As previously mentioned, the physiological mechanisms underlying the increased hepatocytes cytoplasmic vacuolization in fish fed CH-rich diets are normally related to the stimulatory effect of CH on lipogenesis and glycogenesis. Liver glycogen levels were high in fish fed the CH-rich diets either with FO and VO lipid sources, but increased liver lipid levels were only noticed when fed the diet with VO as lipid source (Castro et al. 2016b). This suggests that the histological observations seen in fish fed the FOCH+ diet are more likely related with the increased accumulation of glycogen rather than lipids.

On the other hand, although available data is limited, it may be speculated that the effect on the intestine histomorphology of VO in the CH-based diet was higher due to an effect of dietary CH on the time course of the digestion and absorption dynamics.
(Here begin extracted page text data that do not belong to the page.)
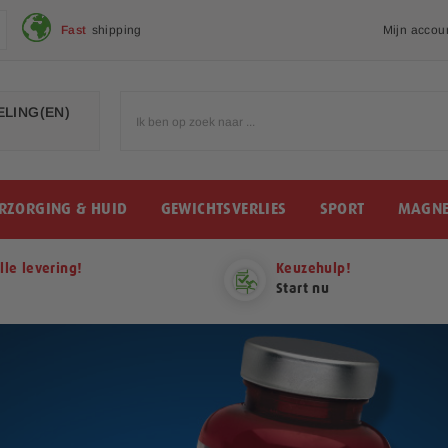
Fast
shipping
Mijn accou
LING(EN)
RZORGING & HUID
GEWICHTSVERLIES
SPORT
MAGNE
lle levering!
Keuzehulp!
Start nu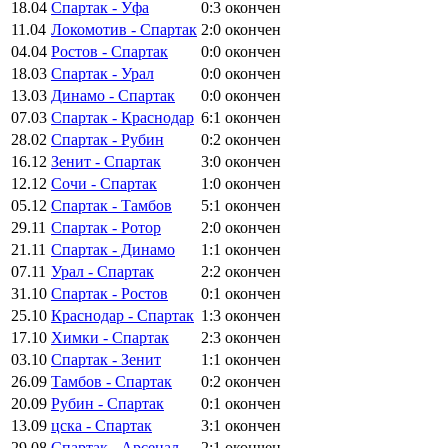
18.04
Спартак - Уфа
0:3
окончен
11.04
Локомотив - Спартак
2:0
окончен
04.04
Ростов - Спартак
0:0
окончен
18.03
Спартак - Урал
0:0
окончен
13.03
Динамо - Спартак
0:0
окончен
07.03
Спартак - Краснодар
6:1
окончен
28.02
Спартак - Рубин
0:2
окончен
16.12
Зенит - Спартак
3:0
окончен
12.12
Сочи - Спартак
1:0
окончен
05.12
Спартак - Тамбов
5:1
окончен
29.11
Спартак - Ротор
2:0
окончен
21.11
Спартак - Динамо
1:1
окончен
07.11
Урал - Спартак
2:2
окончен
31.10
Спартак - Ростов
0:1
окончен
25.10
Краснодар - Спартак
1:3
окончен
17.10
Химки - Спартак
2:3
окончен
03.10
Спартак - Зенит
1:1
окончен
26.09
Тамбов - Спартак
0:2
окончен
20.09
Рубин - Спартак
0:1
окончен
13.09
цска - Спартак
3:1
окончен
29.08
Спартак - Арсенал
2:1
окончен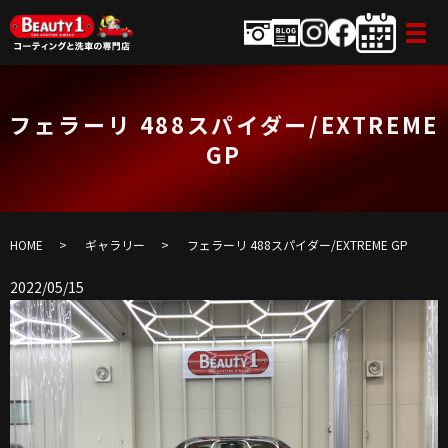
フェラーリ 488スパイダー/EXTREME
GP
HOME
ギャラリー
フェラーリ 488スパイダー/EXTREME GP
2022/05/15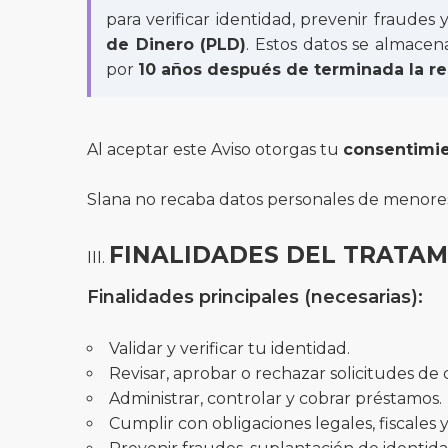
para verificar identidad, prevenir fraudes
de Dinero (PLD)
. Estos datos se almace
por
10 años después de terminada la rel
Al aceptar este Aviso otorgas tu
consentimi
Slana no recaba datos personales de menore
FINALIDADES DEL TRATA
Finalidades principales (necesarias):
Validar y verificar tu identidad.
Revisar, aprobar o rechazar solicitudes de 
Administrar, controlar y cobrar préstamos.
Cumplir con obligaciones legales, fiscales y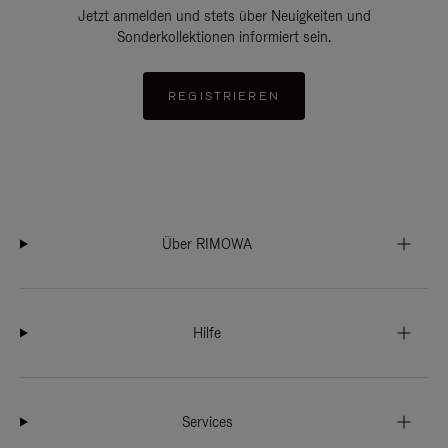
Jetzt anmelden und stets über Neuigkeiten und
Sonderkollektionen informiert sein.
REGISTRIEREN
Über RIMOWA
Hilfe
Services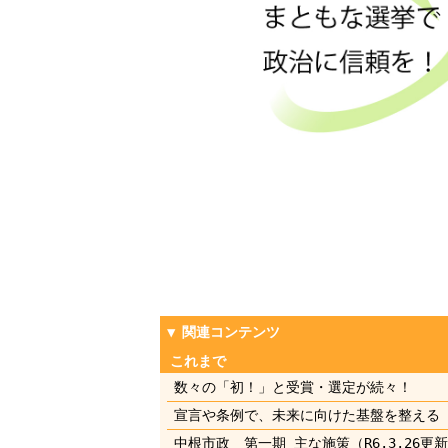
これまで
数々の「初！」と受賞・選定が続々！
宣言や条例で、未来に向けた基盤を整える
中根市政 第一期 主な施策（R6.3.26更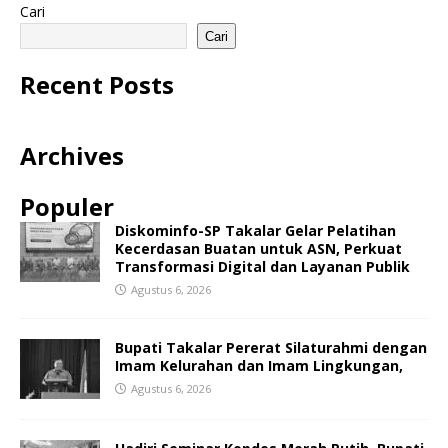
Cari
Cari
Recent Posts
Archives
Populer
Diskominfo-SP Takalar Gelar Pelatihan
Kecerdasan Buatan untuk ASN, Perkuat
Transformasi Digital dan Layanan Publik
Agustus 6, 2026
Bupati Takalar Pererat Silaturahmi dengan
Imam Kelurahan dan Imam Lingkungan,
Agustus 6, 2026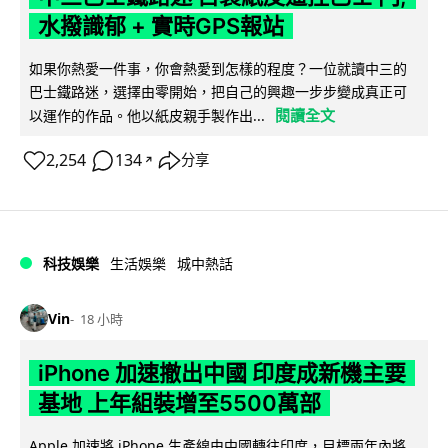
水撥識郁 + 實時GPS報站
如果你熱愛一件事，你會熱愛到怎樣的程度？一位就讀中三的
巴士鐵路迷，選擇由零開始，把自己的興趣一步步變成真正可
閱讀全文
以運作的作品。他以紙皮親手製作出...
2,254
134
分享
↗
科技娛樂
生活娛樂
城中熱話
Vin
18 小時
iPhone 加速撤出中國 印度成新機主要
基地 上年組裝增至5500萬部
Apple 加速將 iPhone 生產線由中國轉往印度，目標兩年內將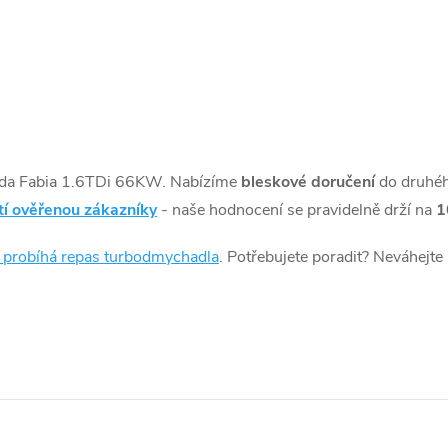
da Fabia 1.6TDi 66KW. Nabízíme
bleskové doručení
do druhé
tí ověřenou zákazníky
- naše hodnocení se pravidelně drží na
1
k probíhá repas turbodmychadla
. Potřebujete poradit? Neváhejte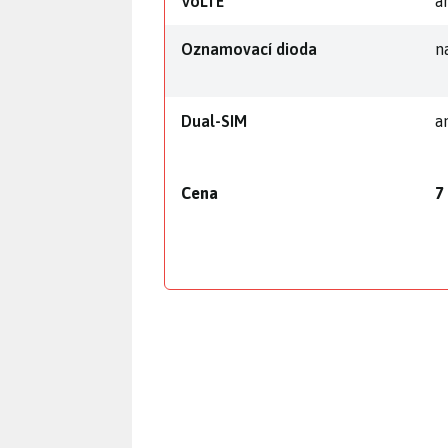
VoLTE
a
Oznamovací dioda
n
Dual-SIM
a
Cena
7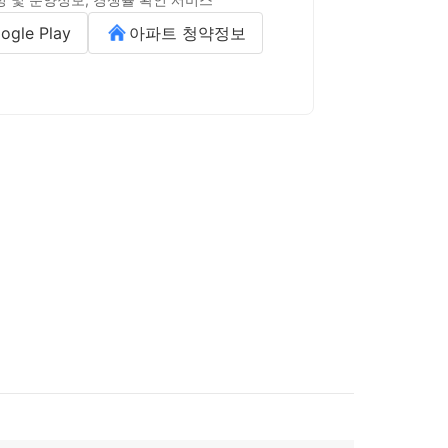
ogle Play
아파트 청약정보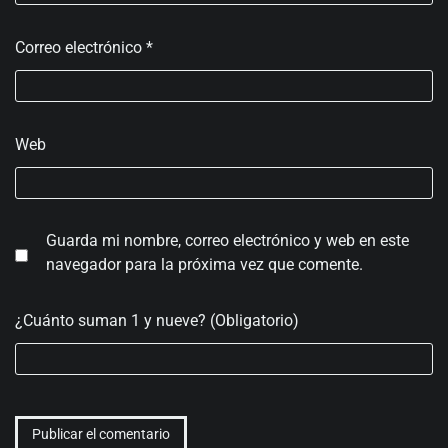
Correo electrónico
*
Web
Guarda mi nombre, correo electrónico y web en este
navegador para la próxima vez que comente.
¿Cuánto suman 1 y nueve? (Obligatorio)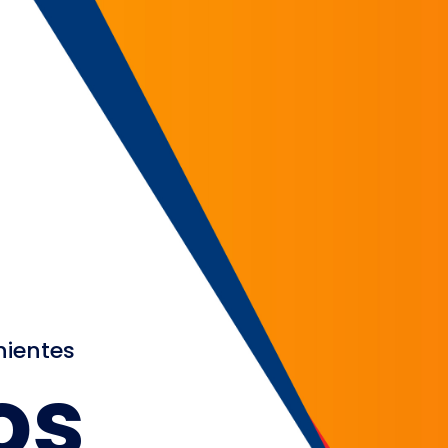
nientes
os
Indeed, inclusion of gelatinized starch in the diets for gilthead sea bream was previously reported to modulate transcriptional mechanisms involved in lipid absorption and transport at intestinal level, probably delaying lipid digestion or absorption (Castro et al. 2016a). Similarly, in this study, gelatinized starch might have led to a slower passage of the dietary bolus along the intestine, thereby increasing the exposure time to VO allergens in the intestine.

Conclusion

Although no interactions between dietary carbohydrates and VO were noticed on digestive enzyme activity and microbial profile, the atypical intestinal histomorphology especially observed in fish fed the VOCH+ diet suggests that the combination of both VO and CH in the diet may negatively affect intestinal function. This seems of relevance in the context of alternative aquafeeds for gilthead sea bream, which tend to include increasing amounts of plant ingredients. Therefore, in future studies, it is important to clarify the interaction between CH and VO, and of which VO constituents are responsible for such effects. The long-term implications of such changes on fish digestive function and health should also be assessed.